La morale de ce paragraphe c'est que la théorie des catégories permet de se poser beaucoup de questions - ce n'est pas spécifique bien sûr à cette théorie, mais à mon sens c'est un critère d'évaluation de la qualité d'un domaine des maths: quel genre de questions peut-on s'y poser, ou se poser grâce à lui ?
Une théorie qui permet non seulement d'avoir des questions automatiques, mais aussi de se poser des questions moins automatiques, plus sérieuses et qui mènent à des maths riches, c'est une théorie qui a du succès. Et puis, même si j'ai moins appuyé dessus, ça permet d'obtenir un nouveau point de vue sur des phénomènes qu'on connaissait déjà et qu'on arrivait moins à expliquer.
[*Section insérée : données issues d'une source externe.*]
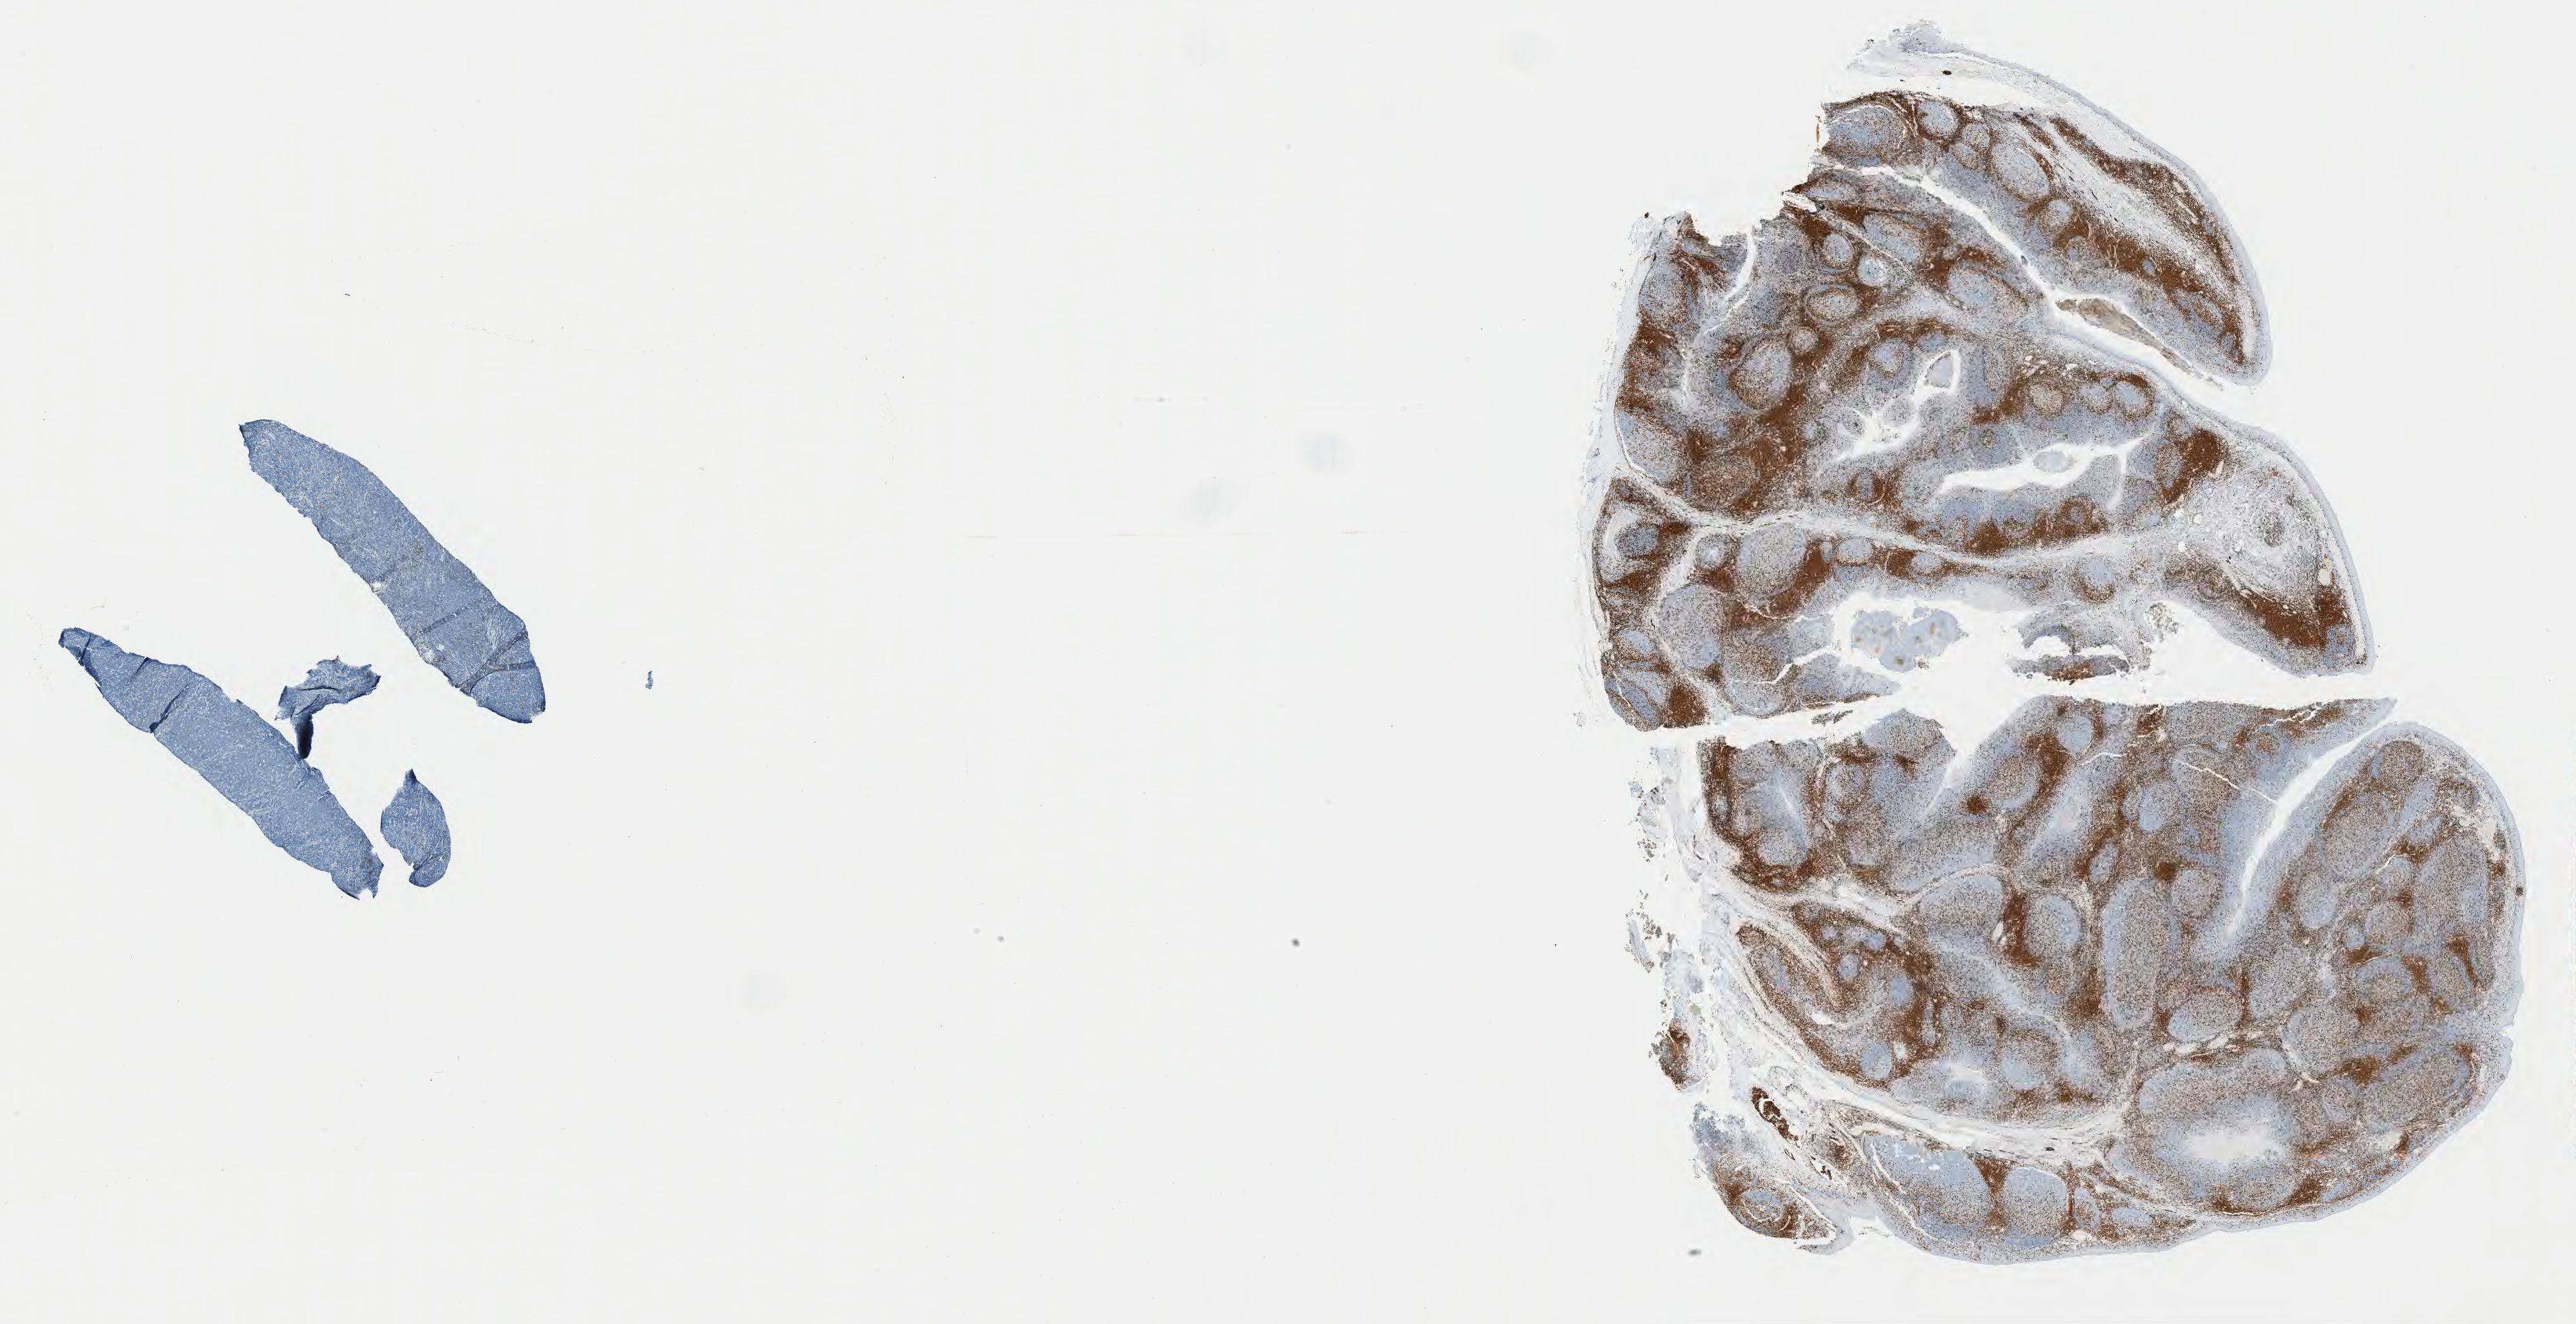
Whole-slide image, immunohistochemical stain for CD3 — whole scanned area (about 30.2 x 15.5 mm) shown as a low-resolution overview. Specimen: tumor tissue. Female patient, aged 46.
* diagnosis: Burkitt lymphoma, NOS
V- Bon, ce paragraphe c'est celui où il va y avoir des morts :-D Non, bien entendu je rigole
Avant de me lancer, je précise que mon avis a beaucoup évolué sur la question au cours du temps, et risque d'encore évoluer, qui sait ?
Déjà, je parle ici de "fondements" au sens communément entendu, pas au sens de Christophe (qui, de toute façon, ne permet que la théorie des ensembles comme fondement alors bon, autant ne pas en parler :-P enfin, Christophe, c'est ton théorème, non ? ;-) ).
Donc est-ce que les catégories peuvent être vues comme un fondement des mathématiques ? Bah déjà il faut savoir que c'est pas du tout leur vocation initiale (cf. paragraphe 0), c'est plus une envie de Lawvere qui voulait une théorie (des ensembles !!) plus proche de la pratique mathématique usuelle.
Le point de vue défendu par Lawvere est que l'"ontologie ZF-ienne" des ensembles ne correspond pas à la pratique des mathématicien-ne-s : la plupart d'entre nous pense de manière typée (par exemple, on n'a pas envie de réfléchir à savoir si $\pi \in 46$, d'autant plus que ça pourrait dépendre de la manière dont on a fait nos identifications en construisant $\mathbb R$, d'ailleurs de notre construction de $\mathbb R$; mais surtout parce que ce n'est pas une question pertinente), et on pense plus fonctionnellement que ensemblistement. Bref, il défend que les mathématicien-ne-s ont par défaut un esprit catégoriste/typiste plus qu'ensembliste et que les "fondements" des mathématiques devraient prendre ça en compte.
Dans un premier temps, j'étais relativement d'accord avec ça. Sauf que je me suis rendu compte que la pratique mathématique, hors TDEistes et autres fondementistes, était complètement agnostique aux "fondements", et donc que cet argument est en un sens hypocrite.
Par ailleurs le texte mentionné ici m'a convaincu que les fondements ZF-iens étaient plutôt pas mal.
D'autant plus que le point de vue de Lawvere est surtout adapté pour les spécialités algébro-topologo-géométriques, mais pas vraiment pour l'analyse, les probas.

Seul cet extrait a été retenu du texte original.